MSF launched a new program In Kebbi state consisting of three mobile clinics and a health center that offers inpatient and outpatient services for children under the age of 15. A malaria clinic opened in August and over 4,000 patients had been treated for malaria by the end of the year. MSF expanded its outpatient services in October to include people of all ages, and had carried out 5,400 consultations by the end of the year. In December, the team were also able to expand their inpatient activities – this had been delayed by insecurity.
Reconstructive Surgery for Children
In August, a surgical team made its first visit to Sokoto to operate on 25 children suffering from noma (a facial gangrene infection that usually affects children under the age of six), cleft palate, cleft lip and other facial disfigurements. MSF ensured pre- and post-operative care, including nutritional and psychosocial support for families, which helped reassure parents about their children undergoing surgery and also enabled the children – who are often shunned because of their appearance – gain social skills. Around 450 individual and group mental health sessions were undertaken. Outreach and educational activities were launched in November to raise awareness of noma and the possibility of surgery. More surgical visits are planned for 2016. Referrals were also made for children needing continued nutritional care, and over 300 children were admitted to the therapeutic feeding center.

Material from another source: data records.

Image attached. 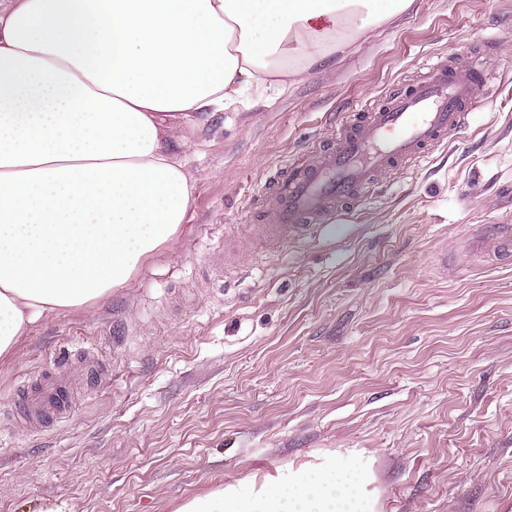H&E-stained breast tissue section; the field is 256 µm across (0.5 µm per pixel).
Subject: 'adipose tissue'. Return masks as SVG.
I'll use <instances>...</instances> for the list:
<instances>
[{
	"instance_id": "obj_1",
	"label": "adipose tissue",
	"mask_w": 512,
	"mask_h": 512,
	"mask_svg": "<svg viewBox=\"0 0 512 512\" xmlns=\"http://www.w3.org/2000/svg\"><path fill=\"white\" fill-rule=\"evenodd\" d=\"M415 0H0V357L112 295L186 223L178 157L244 93L331 65ZM330 455L176 512H376Z\"/></svg>"
}]
</instances>
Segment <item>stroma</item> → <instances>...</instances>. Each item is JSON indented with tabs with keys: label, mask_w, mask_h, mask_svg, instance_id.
Here are the masks:
<instances>
[{
	"label": "stroma",
	"mask_w": 512,
	"mask_h": 512,
	"mask_svg": "<svg viewBox=\"0 0 512 512\" xmlns=\"http://www.w3.org/2000/svg\"><path fill=\"white\" fill-rule=\"evenodd\" d=\"M489 52L501 81L429 163L348 219L270 246L245 207L297 155L429 60ZM188 220L123 288L50 314L0 361V512H176L323 453L371 462L377 512L512 507V0H416L335 67L188 132ZM95 352L66 422L19 387ZM483 231L485 236L498 247V253L509 255L512 252V225L511 224H492L486 226Z\"/></svg>",
	"instance_id": "stroma-1"
}]
</instances>
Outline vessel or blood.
Segmentation results:
<instances>
[{"mask_svg":"<svg viewBox=\"0 0 512 512\" xmlns=\"http://www.w3.org/2000/svg\"><path fill=\"white\" fill-rule=\"evenodd\" d=\"M494 77L480 57L424 64L405 89L355 112L333 114V143L281 170L252 204L270 241L281 244L315 225L351 213L380 177L426 162L432 149L453 142L467 125ZM499 254L512 253V225H489ZM14 413L29 424L66 418L71 411L67 375L19 396Z\"/></svg>","mask_w":512,"mask_h":512,"instance_id":"vessel-or-blood-1","label":"vessel or blood"}]
</instances>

Sexual and Reproductive Healthcare
A new program for victims of sexual and gender-based violence started in June in Port Harcourt, and following an awareness campaign delivered through schools, health clinics and the media in September, monthly attendance at the clinic doubled from around 35 to 70 patients. The comprehensive package of care includes prophylaxis for HIV and sexually transmitted infections, vaccinations for tetanus and hepatitis B, wound care, emergency contraception and counselling.
The well-established Jahun emergency obstetrics program at the government hospital in Jigawa state admitted an average of 900 patients per month, of whom around 100 needed intensive care. Staff cared for 116 babies in the neonatal unit each month. During the year, surgeons carried out approximately 2,400 interventions, including 300 for obstetric fistula. About 60 per cent of patients were aged between 15 and 19.
Responding to Emergencies
An early warning surveillance system based in Sokoto facilitates rapid response to emergencies. In 2015, an outbreak of meningitis led to a mass vaccination campaign that reached 229,500 people, and over 6,300 people received treatment for the disease. In November, MSF supported a measles vaccination campaign run by the Ministry of Health in three states.
An Abuja-based emergency team ensured health facilities were prepared for possible post-election violence by training medical staff on mass casualty response and assessing facilities. The team also responded to an outbreak of cholera in Maiduguri, where more than 1,700 patients were treated.
At the end of 2015, MSF had 655 staff in Nigeria. MSF first worked in the country in 1971.
Rabi, 17 years old, celebrates her discharge from the Jahun Hospital fistula repair program:
"And what of that sick woman who arrived here many days ago? What of her that suffered many days with labor pains, only to see a stillborn baby, and after her wrapper cloth always wet?
What of the way that her husband turned from her, repulsed by the leaking urine, what of her family who would no longer touch the food that she cooked? What of that chair, the one everyone avoided, the one she alone would sit on?
That chair is no longer for me, because that woman is no longer me. I am now cured from my injury. With dry cloth around my hips, I am ready to return to my family. I sing because I am happy, I sing because I am free."